Thursday’s Title IX anniversary comes at a time when the governing body for college sports recently updated its transgender policy, as well as facing criticism for failing to ensure equity for last year’s men’s and women’s basketball tournaments following a scathing outside review.
Other takeaways from the report:
Lack of women in leadership
Fewer women are filling head-coaching roles since President Nixon signed Title IX into law.
The percentage of women’s teams led by female coaches declined from better than 90% in 1972 to 41% in 2020 among all three divisions. There were fewer women’s teams at that time and the study attributes the decline to more men coaching women’s teams, enough to outnumber women’s coaches by the late 1980s, with no corresponding increase of women coaching men’s programs.
These low women-coaching-women numbers don’t surprise Richard Lapchick, director of The Institute for Diversity and Ethics in Sport at Central Florida. TIDES annually compiles report cards examining diversity hiring for college sports and professional leagues, with its most recent report on FBS schools released in January.
“Without movement,” Lapchick told the AP. “It’s as baffling as any statistic we report on. Usually there’s some marginal improvement on some issues. And this one is barely budging.”

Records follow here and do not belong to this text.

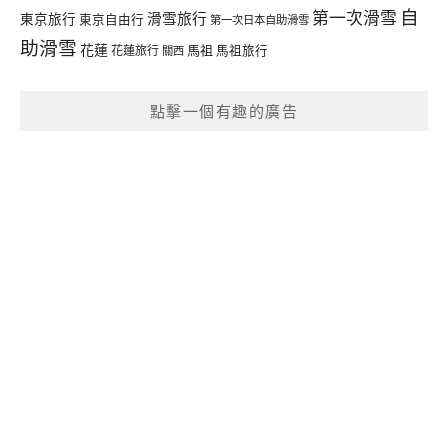
自
第一次滑雪
滑雪旅行
東京旅行
東京自由行
第一次日本自助滑雪
助滑雪
花蓮
馬祖
花蓮旅行
馬祖旅行
關西
點擊一個有趣的廣告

As for athletic directors, women have accounted for roughly 20% or less of ADs dating to 1980 after dropping “drastically” and 23.9% in 2020, according to the study.
The outlier among women in leadership roles has been conference commissioners, with women outpacing men in acquiring those positions in the past five years and accounting for 31% of those roles for 2019-20, according to the study.
Diversity concerns
The report also noted a lack of women of color in those leadership roles.
The report found that roughly 16% of women working as head coaches of women’s teams and 16% of female athletics directors across all divisions were minorities in 2019-20. Those percentages have increased “slightly” from five years ago.
High school dropoffs
Going back to high-school athletics, the report found that girls participation numbers have yet to reach that of boys in the 1971-72 school year leading to the law’s implementation.
At the time, participation opportunities for boys measured at nearly 3.7 million, more than 264,000 higher than girls had as recently as 2019.
“I think it’s a reminder that for those who say, ‘Girls and women can play any sport they want, it’s 50 years after Title IX,’ the college data and the high school data shows there’s still pretty big participation gaps,” Wilson said. “And I don’t think it’s that they don’t want to play. I think we’ve got to think more about: what are the barriers to that access?”